A Graphene Superconductor That Plays More Than One Tune
July 18, 2019 | Berkeley LabEstimated reading time: 5 minutes

What’s thinner than a human hair but has a depth of special traits? A multitasking graphene device developed by researchers at the U.S. Department of Energy’s Lawrence Berkeley National Laboratory (Berkeley Lab). The superthin material easily switches from a superconductor that conducts electricity without losing any energy, to an insulator that resists the flow of electric current, and back again to a superconductor—all with a simple flip of a switch. Their findings were reported today in the journal Nature.
“Usually, when someone wants to study how electrons interact with each other in a superconducting quantum phase versus an insulating phase, they would need to look at different materials. With our system, you can study both the superconductivity phase and the insulating phase in one place,” said Guorui Chen, the study’s lead author and a postdoctoral researcher in the lab of Feng Wang, who led the study.
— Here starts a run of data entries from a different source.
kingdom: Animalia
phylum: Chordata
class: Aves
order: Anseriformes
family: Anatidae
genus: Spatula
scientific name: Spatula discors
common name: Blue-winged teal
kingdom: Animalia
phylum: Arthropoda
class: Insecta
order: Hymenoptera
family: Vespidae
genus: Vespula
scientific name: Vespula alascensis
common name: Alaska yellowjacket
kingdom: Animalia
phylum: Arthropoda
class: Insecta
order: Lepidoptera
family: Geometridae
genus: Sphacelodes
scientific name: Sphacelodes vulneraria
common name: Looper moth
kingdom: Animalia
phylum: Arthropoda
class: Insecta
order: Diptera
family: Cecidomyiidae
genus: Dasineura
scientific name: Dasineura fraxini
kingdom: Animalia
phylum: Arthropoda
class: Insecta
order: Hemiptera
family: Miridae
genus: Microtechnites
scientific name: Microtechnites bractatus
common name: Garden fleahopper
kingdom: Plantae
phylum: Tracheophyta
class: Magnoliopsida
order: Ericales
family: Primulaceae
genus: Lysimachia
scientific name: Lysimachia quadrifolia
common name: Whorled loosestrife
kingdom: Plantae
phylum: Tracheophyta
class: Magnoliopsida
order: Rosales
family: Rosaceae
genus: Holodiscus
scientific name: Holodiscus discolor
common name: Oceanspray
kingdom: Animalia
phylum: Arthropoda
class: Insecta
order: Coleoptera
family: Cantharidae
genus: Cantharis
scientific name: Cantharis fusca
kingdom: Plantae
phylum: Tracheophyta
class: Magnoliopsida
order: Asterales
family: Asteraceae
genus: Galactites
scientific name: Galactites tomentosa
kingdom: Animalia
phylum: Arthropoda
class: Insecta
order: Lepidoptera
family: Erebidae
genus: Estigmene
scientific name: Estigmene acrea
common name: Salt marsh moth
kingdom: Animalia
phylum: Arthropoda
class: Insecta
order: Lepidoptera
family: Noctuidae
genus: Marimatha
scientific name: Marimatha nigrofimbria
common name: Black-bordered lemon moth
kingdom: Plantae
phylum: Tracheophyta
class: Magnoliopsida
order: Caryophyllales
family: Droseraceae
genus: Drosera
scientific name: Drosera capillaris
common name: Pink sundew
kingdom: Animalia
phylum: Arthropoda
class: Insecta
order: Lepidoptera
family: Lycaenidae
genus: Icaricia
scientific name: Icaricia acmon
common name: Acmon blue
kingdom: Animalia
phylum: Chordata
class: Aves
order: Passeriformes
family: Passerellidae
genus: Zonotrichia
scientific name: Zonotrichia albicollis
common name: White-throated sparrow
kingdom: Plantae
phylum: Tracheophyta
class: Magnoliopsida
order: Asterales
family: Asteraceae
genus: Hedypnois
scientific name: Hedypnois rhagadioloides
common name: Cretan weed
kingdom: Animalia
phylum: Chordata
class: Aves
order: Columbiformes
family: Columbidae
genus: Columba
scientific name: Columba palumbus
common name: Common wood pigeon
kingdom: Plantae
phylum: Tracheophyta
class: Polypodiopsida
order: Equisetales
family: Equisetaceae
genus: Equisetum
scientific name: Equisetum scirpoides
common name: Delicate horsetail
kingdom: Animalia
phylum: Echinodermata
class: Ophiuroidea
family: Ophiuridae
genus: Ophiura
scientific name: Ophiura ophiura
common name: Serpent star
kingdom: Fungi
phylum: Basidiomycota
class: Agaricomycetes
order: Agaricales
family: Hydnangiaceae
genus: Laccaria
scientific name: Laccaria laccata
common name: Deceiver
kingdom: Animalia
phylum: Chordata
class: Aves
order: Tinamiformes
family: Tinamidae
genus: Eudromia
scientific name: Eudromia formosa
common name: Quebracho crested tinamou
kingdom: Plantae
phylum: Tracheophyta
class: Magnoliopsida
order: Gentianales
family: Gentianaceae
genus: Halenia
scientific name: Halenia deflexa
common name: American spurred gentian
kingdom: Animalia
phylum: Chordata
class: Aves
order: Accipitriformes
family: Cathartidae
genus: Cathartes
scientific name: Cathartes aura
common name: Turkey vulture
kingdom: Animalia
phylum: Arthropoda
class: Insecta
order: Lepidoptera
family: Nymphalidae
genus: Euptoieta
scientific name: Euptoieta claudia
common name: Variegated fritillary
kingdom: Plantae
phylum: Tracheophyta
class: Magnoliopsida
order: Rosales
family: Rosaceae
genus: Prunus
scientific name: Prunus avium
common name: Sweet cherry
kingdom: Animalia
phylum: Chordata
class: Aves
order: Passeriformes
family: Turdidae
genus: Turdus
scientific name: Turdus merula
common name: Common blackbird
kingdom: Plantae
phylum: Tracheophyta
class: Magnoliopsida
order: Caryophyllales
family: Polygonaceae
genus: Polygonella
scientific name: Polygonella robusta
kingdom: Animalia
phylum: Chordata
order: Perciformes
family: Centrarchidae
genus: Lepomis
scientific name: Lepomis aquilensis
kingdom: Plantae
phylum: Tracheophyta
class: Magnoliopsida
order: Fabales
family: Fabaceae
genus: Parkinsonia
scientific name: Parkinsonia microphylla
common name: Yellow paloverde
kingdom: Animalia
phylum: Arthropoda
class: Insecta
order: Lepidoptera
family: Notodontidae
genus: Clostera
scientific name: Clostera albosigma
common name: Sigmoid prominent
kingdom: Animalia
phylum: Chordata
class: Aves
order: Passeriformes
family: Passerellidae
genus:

Wang, a faculty scientist in Berkeley Lab’s Materials Sciences Division, is also a UC Berkeley physics professor.
Schematic of graphene/boron nitride moire’ superlattice superconductor/insulator device: The heterostructure material is composed of three atomically thin (2D) layers of graphene (gray) sandwiched between 2D layers of boron nitride (red and blue) to form a repeating pattern called a moiré superlattice. Superconductivity is indicated by the light-green circles, which represent the hole (positive charge) sitting on each unit cell of the moiré superlattice. (Credit: Guorui Chen/Berkeley Lab)
The graphene device is composed of three atomically thin (2D) layers of graphene sandwiched between 2D layers of boron nitride to form a repeating pattern called a moiré superlattice. The material could help other scientists understand the complicated mechanics behind a phenomenon known as high-temperature superconductivity, where a material can conduct electricity without resistance at temperatures higher than expected, though still hundreds of degrees below freezing.
In a previous study, the researchers reported observing the properties of a Mott insulator in a device made of trilayer graphene. A Mott insulator is a class of material that somehow stops conducting electricity at hundreds of degrees below freezing despite classical theory predicting electrical conductivity. But it has long been believed that a Mott insulator can become superconductive by adding more electrons or positive charges to make it superconductive, Chen explained.
For the past 10 years, scientists have been studying ways to combine different 2D materials, often starting with graphene – a material known for its ability to efficiently conduct heat and electricity. Out of this body of work, it was discovered that moiré superlattices formed with graphene exhibit exotic physics such as superconductivity when the layers are aligned at just the right angle.
“So for this study we asked ourselves, ‘If our trilayer graphene system is a Mott insulator, could it also be a superconductor?’” said Chen.